COVID at-home tests may be on the way

It may soon become a lot easier to take a COVID-19 test.

The Vermont Health Department says as many as 45,000 Vermonters are getting tested at designated sites every week.

Health Commissioner Dr. Mark Levine says it's likely that an accurate home test will soon be available.

“And I do expect that we will have a national strategy in the not-too-distant future where the use of at-home rapid accurate and free or inexpensive testing may become the norm and help guide us in our daily activities,” Levine said.

Vermont has seen a surge in COVID cases in the last two months. The increase has resulted in a doubling of the state's testing rate.

- Peter Hirschfeld

2. U.S. to reopen land borders with Canada for nonessential travel next month

The United States will reopen its land borders to nonessential travel next month, ending a 19-month freeze due to the COVID-19 pandemic.

The Associated Press reports the new rules, set to be formally announced Wednesday, will allow fully vaccinated travelers to enter the U.S. starting in early November.
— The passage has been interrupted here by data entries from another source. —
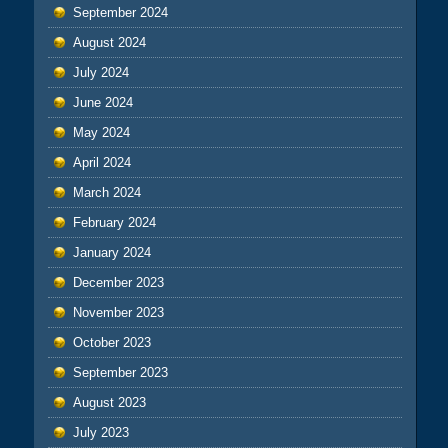
September 2024
August 2024
July 2024
June 2024
May 2024
April 2024
March 2024
February 2024
January 2024
December 2023
November 2023
October 2023
September 2023
August 2023
July 2023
That's when a similar easing of restrictions is set to kick in for air travel into the country.

By mid-January, even essential travelers seeking to enter the U.S., like truck drivers, will need to be fully vaccinated.
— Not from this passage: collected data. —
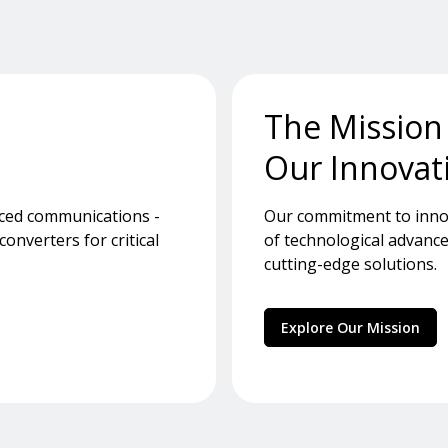
The Mission
Our Innovat
nced communications -
Our commitment to innov
nverters for critical
of technological advance
cutting-edge solutions.
Explore Our Mission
Canada reopened its land borders to fully-vaccinated American travelers in early August.

No testing will be required to enter the U.S. by land or sea, provided the travelers meet the vaccination requirement.

- Associated Press

3. UVM Medical Center announces plan to improve health care access following wait times investigation

The state's largest hospital has come up with a plan they hope will improve access to health care.
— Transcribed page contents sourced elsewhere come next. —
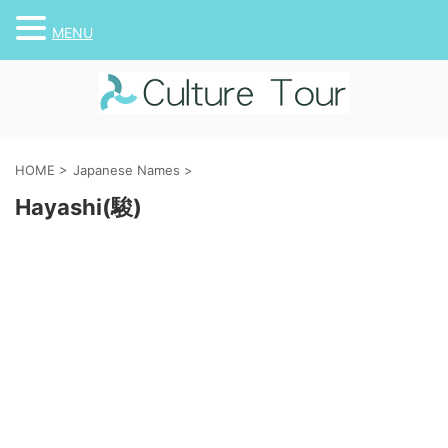
MENU
HOME
>
Japanese Names
>
Hayashi(駿)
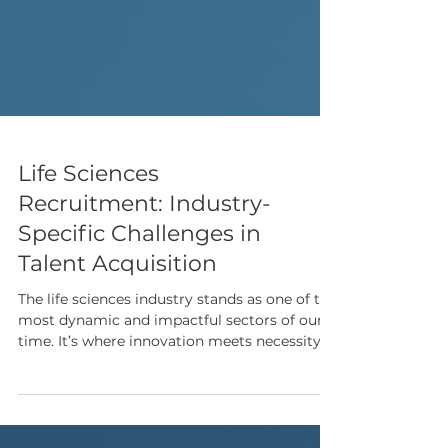
Life Sciences
Recruitment: Industry-
Specific Challenges in
Talent Acquisition
The life sciences industry stands as one of the
most dynamic and impactful sectors of our
time. It’s where innovation meets necessity.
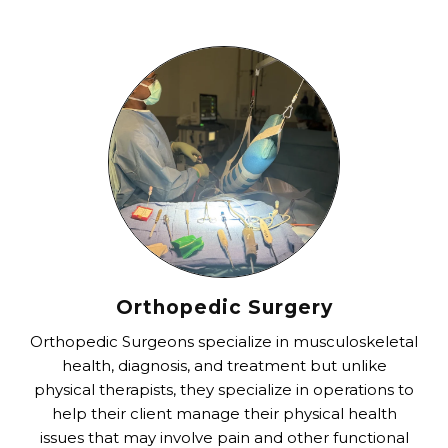
Orthopedic Surgery
Orthopedic Surgeons specialize in musculoskeletal
health, diagnosis, and treatment but unlike
physical therapists, they specialize in operations to
help their client manage their physical health
issues that may involve pain and other functional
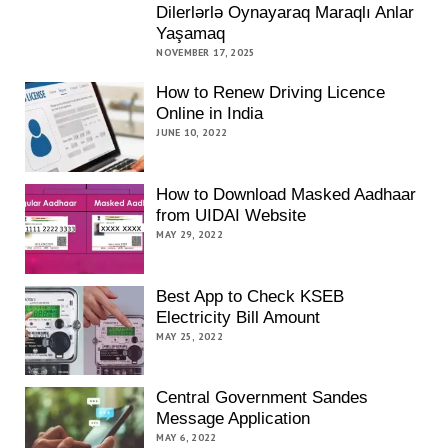
Dilerlərlə Oynayaraq Maraqlı Anlar
Yaşamaq
NOVEMBER 17, 2025
How to Renew Driving Licence
Online in India
JUNE 10, 2022
How to Download Masked Aadhaar
from UIDAI Website
MAY 29, 2022
Best App to Check KSEB
Electricity Bill Amount
MAY 25, 2022
Central Government Sandes
Message Application
MAY 6, 2022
The University of Vermont Medical Center announced Tuesday that it would make new investments in "staffing, technology and infrastructure."

This includes hiring recruiters and the use of new health record technology, among several other measures.

The announcement comes just over a month after Seven Days published an investigation detailing long wait times at the hospital.

UVMMC has said factors including Vermont's aging population, delayed care due to the pandemic, an ongoing mental health crisis, and a national shortage of health care workers all contribute to the issue.

Earlier this week, the union that represents nurses at UVMMC called for a 10% increase to base pay in order to address the staffing crisis.

- Anna Van Dine

4. Quebec child care workers go on strike

Quebec child care workers are in a second day of a planned 2-day strike Wednesday over stalled contract negotiations.

The Canadian Press reports some Quebec families scrambled to find alternate child care arrangements Tuesday and Wednesday due to a rotating strike across the province.

Educators from one of the major child care workers unions picketed Tuesday in and around Montreal, Sherbrooke and other areas of the Eastern Townships.

Today's strike is taking place in and around Quebec City, and western Quebec.

The Sherbrooke Record reports the striking workers represent more than 3,000 workers in nearly 120 child care centers across the province.

Union officials say they're fighting for better pay, more hiring to support existing staff, and more resources for children with special needs.

- Matthew Smith

5. New solar project aims to supply Middlebury College with about a third of its electricity

A large new solar project aims to supply Middlebury College with about a third of its total electricity.

Developer Encore Renewable Energy broke ground on the project Tuesday, and plans to complete construction of the 30-acre, 5-megawatt solar array by next year.

The new project joins eight other solar arrays on and off-campus that help power the college.

The new large solar array will supply about 30% of the college's electricity, pushing Middlebury closer to its goal of using 100% renewable energy by 2028.

The other 70% of Middlebury's electricity comes from its biomass plant, other local solar sites, and the Green Mountain Power grid.

 - Matthew Smith

Elodie Reed compiled and edited this post.